Make insurance accessible, but also make it “human”
In lieu of today’s digital trends, insurers also recognise that accessibility is no longer a desire, but an expectation. On top of that, Dr Khoo said the role of advisory needs to continuously evolve alongside technology to better engage with customers.
“Customers today want to use channels that are most convenient to them at any given moment, and they expect these delivery channels to be seamless and painless. They are also not shy about making it known when their expectations are not met,” said Mr Fried. As such, he highlighted that insurers’ response to the demand for increased access must be “on the customers’ terms, not ours”.
While recognising the opportunities that an increasingly connected world creates for the industry, Ms Olivier said insurers should take the opportunity to “bring back the human nature in our relationships in an increasingly dehumanised world”.

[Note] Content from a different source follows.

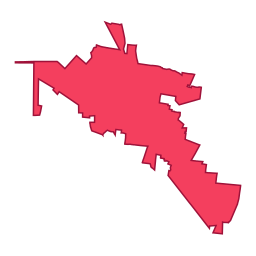 the district of Maxcanú, Yucatán, Mexico
{"feature_id": "50627088B53037445853541", "entity_name": "Maxcanú", "entity_type": "district", "adm_level": 2, "iso_a3": "MEX", "parent_name": "Mexico", "parent_adm1": "Yucatán", "projection": "albers", "projection_center": [-90.068, 20.597], "detail": "fine", "context": "isolated", "style": "filled", "palette": "rose", "viewbox_px": 256, "rotation_deg": 0, "n_neighbors": 0, "source": "geoboundaries", "source_scale": "gbopen_adm2", "svg_char_len": 5019}
<svg xmlns="http://www.w3.org/2000/svg" viewBox="0 0 256 256"><path d="M15.4,62.8L33.9,62.9L33.4,115.4L34.9,115.4L39.6,115.1L40.5,111.8L41.6,106.0L38.1,105.2L38.5,78.9L39.9,79.7L41.9,80.9L54.1,88.2L53.0,89.9L57.4,94.4L59.2,91.7L78.6,105.0L78.7,112.8L79.8,112.8L82.6,113.0L82.6,115.1L82.6,117.1L89.6,117.8L89.6,117.4L89.5,116.8L89.5,116.1L91.4,115.9L92.6,115.8L94.6,115.7L94.6,116.3L94.6,116.8L94.6,118.3L94.6,119.8L94.6,120.9L94.5,122.3L93.7,122.3L92.5,122.3L91.0,122.3L89.9,122.3L89.9,123.3L90.1,124.1L90.3,125.6L90.5,126.9L90.8,127.8L91.0,128.4L91.2,129.1L91.4,129.7L91.8,130.8L93.1,131.3L94.8,131.9L102.1,134.6L102.3,134.7L102.5,134.9L102.8,135.2L102.7,134.6L103.4,133.9L103.6,133.7L103.7,133.4L103.9,133.2L104.3,132.7L104.6,132.6L105.5,131.8L106.0,131.2L106.4,131.0L106.7,130.7L107.4,130.2L108.2,130.6L108.7,130.8L109.1,131.0L109.4,131.1L110.2,131.4L110.7,131.6L110.8,131.6L111.2,131.7L111.9,131.7L112.6,131.8L113.0,131.8L113.4,131.8L113.7,132.5L113.9,132.8L114.5,134.0L115.1,134.7L115.2,134.9L115.3,134.1L115.4,133.0L115.6,131.4L115.9,129.5L117.7,129.7L119.0,129.9L120.2,130.0L121.5,130.1L121.3,132.5L121.2,132.9L121.6,132.9L123.3,133.0L123.6,133.1L124.8,133.5L125.7,133.8L125.7,135.2L125.6,136.2L125.6,138.2L125.4,139.0L125.4,139.8L125.1,141.6L125.1,142.2L125.0,142.3L124.9,142.9L124.8,143.7L124.8,144.1L125.6,144.2L125.8,144.2L126.0,144.2L127.0,144.3L127.7,144.3L128.3,144.3L128.5,144.3L128.8,144.3L129.0,144.3L129.3,144.3L129.6,144.2L130.0,144.2L130.5,144.3L130.8,144.4L131.0,144.4L131.4,144.5L132.1,144.6L132.4,144.6L133.0,144.7L133.9,144.8L134.3,144.8L134.7,144.8L134.8,144.8L135.1,144.9L141.2,145.6L147.9,146.2L147.4,147.4L147.2,147.8L143.7,158.5L143.3,159.5L142.3,162.7L142.4,162.8L149.1,163.6L150.2,163.8L150.6,165.2L150.8,166.3L151.3,167.4L151.9,167.8L152.5,168.1L153.7,169.2L154.6,170.0L155.5,160.7L155.6,159.3L155.7,158.5L156.2,154.3L160.9,155.3L160.6,157.1L160.8,157.1L160.7,158.1L164.1,158.6L164.0,159.8L164.6,160.0L164.5,160.7L164.5,161.0L166.2,161.1L166.7,160.7L168.9,161.8L167.9,163.9L171.2,165.3L170.4,167.5L170.4,167.8L170.7,169.9L170.1,170.5L170.0,170.8L169.3,170.7L168.9,170.6L168.5,173.0L168.1,175.5L168.3,175.7L182.8,194.3L189.6,203.0L191.0,204.7L198.7,214.6L206.7,224.9L209.4,228.3L209.6,226.0L216.1,225.5L213.0,232.8L222.3,233.8L222.6,222.1L223.8,222.4L227.0,222.5L228.2,222.5L228.3,222.7L228.7,222.4L228.8,222.0L229.0,222.0L230.5,220.5L237.5,204.0L237.5,203.7L238.0,201.8L238.8,198.8L239.2,195.8L239.6,192.7L240.1,189.6L240.6,185.8L240.6,185.4L215.8,183.1L216.0,181.2L216.3,179.1L216.3,178.6L216.5,177.1L216.7,175.6L216.9,174.5L217.1,173.3L215.5,173.2L213.8,173.1L212.3,173.0L210.8,172.9L209.3,172.8L208.2,172.8L206.8,172.6L206.0,172.5L205.5,172.5L205.7,169.7L206.4,164.6L201.9,163.8L202.8,161.6L199.1,161.3L198.0,161.2L197.2,161.1L196.3,161.1L195.4,160.9L194.1,160.8L191.2,160.4L194.2,155.2L194.8,154.2L195.2,153.5L199.8,145.0L198.6,144.6L185.2,139.4L185.5,136.2L185.7,134.9L185.9,133.5L185.5,133.4L185.3,133.4L185.3,133.2L184.8,133.1L184.9,132.9L185.0,132.3L185.3,132.4L185.3,131.9L185.5,131.9L185.5,131.5L186.1,131.6L186.2,130.8L186.5,127.9L182.2,127.9L183.7,124.4L182.5,123.4L182.2,123.1L178.7,120.2L178.2,120.0L178.4,118.3L180.0,115.8L180.2,112.5L178.9,112.3L178.8,112.6L174.2,111.7L174.2,111.4L172.8,111.3L171.7,111.0L172.0,109.7L169.3,109.2L169.4,108.6L170.0,105.8L167.9,105.5L168.1,104.3L162.4,103.3L159.4,102.8L160.0,97.5L160.1,96.9L161.0,93.8L175.8,96.4L175.4,100.6L179.2,104.8L199.9,98.9L201.3,87.3L199.7,87.0L199.4,87.1L198.5,87.1L198.4,87.2L198.2,87.3L195.9,87.2L193.0,86.3L191.6,86.2L191.2,87.6L190.8,87.4L188.8,87.2L187.2,86.5L187.9,84.9L189.7,85.7L192.5,79.4L194.6,74.5L192.2,74.0L188.4,73.7L185.4,73.2L182.2,72.6L181.9,75.2L178.7,72.9L177.9,72.6L176.1,71.7L175.7,71.3L174.4,70.8L173.3,70.8L172.6,70.6L171.4,70.1L169.8,69.1L168.1,69.1L166.8,69.4L162.6,68.5L162.3,67.8L161.4,67.6L160.4,66.8L157.8,66.1L155.6,65.8L152.8,65.5L151.0,65.5L138.0,63.6L137.6,61.7L136.7,58.3L135.6,51.0L135.9,48.0L136.4,45.2L135.4,45.3L132.3,45.1L127.8,44.6L126.9,53.6L124.8,53.4L123.5,49.1L125.0,43.3L124.6,38.2L123.2,31.4L121.6,24.2L120.7,24.5L120.5,24.4L120.0,24.8L118.5,24.3L111.8,23.2L110.7,24.3L105.2,22.2L119.7,49.7L119.3,49.6L118.3,49.5L117.8,49.4L117.4,49.3L116.3,49.2L114.8,49.0L113.3,48.7L112.3,48.6L111.5,48.5L111.3,48.4L110.7,48.3L110.4,48.3L109.7,48.2L109.1,48.1L108.0,47.9L107.8,47.8L106.7,47.7L105.3,47.4L104.7,47.3L104.1,47.2L102.0,46.8L101.7,46.8L101.3,46.6L100.8,46.5L100.1,46.3L99.2,45.9L98.2,45.6L96.8,45.0L96.5,44.9L96.4,45.0L96.4,45.6L96.4,46.0L96.3,46.6L96.3,47.1L96.2,47.2L96.1,47.3L95.6,47.4L95.2,47.4L94.8,47.4L94.5,47.5L94.2,47.6L93.9,47.8L93.7,48.1L93.5,48.4L93.4,48.7L93.2,49.3L93.0,49.8L92.7,50.4L92.6,50.6L92.2,51.2L92.0,51.6L91.7,51.9L91.4,52.2L91.0,52.5L90.8,52.7L91.0,53.3L91.4,54.9L91.4,55.0L91.5,55.3L91.6,55.5L91.6,56.1L91.6,57.0L91.6,57.6L91.6,57.9L91.1,58.4L90.3,59.3L86.1,64.0L84.4,62.5L76.5,55.6L64.9,68.6L58.2,62.3L57.4,61.8L57.1,61.5L35.0,61.5L33.9,61.5L29.7,61.6L23.4,61.8L15.4,61.9L15.4,62.8Z" fill="#f43f5e" stroke="#9f1239" stroke-width="1.5"/></svg>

“There is an opportunity to bring simple solutions and explanations, the opportunity to be available anytime, anywhere to better support our customers, and the opportunity to accompany the evolving risks of our societies. We have an intrinsically noble business, but it is our responsibility to do it well and be close to your customers.”
Walk the talk
Finally, after all is said and done, there is no better way for insurance companies to uphold the nobility of insurance and to gain clients’ trust than to “walk the walk and talk the talk”. “Insurers need to make sure their commercials and ads are not misleading and that the terms and policies are written in plain language,” said Mr Won.
“It is also important that the industry constantly works to improve the quality of services that it provides through enhanced client relationship management,” he added.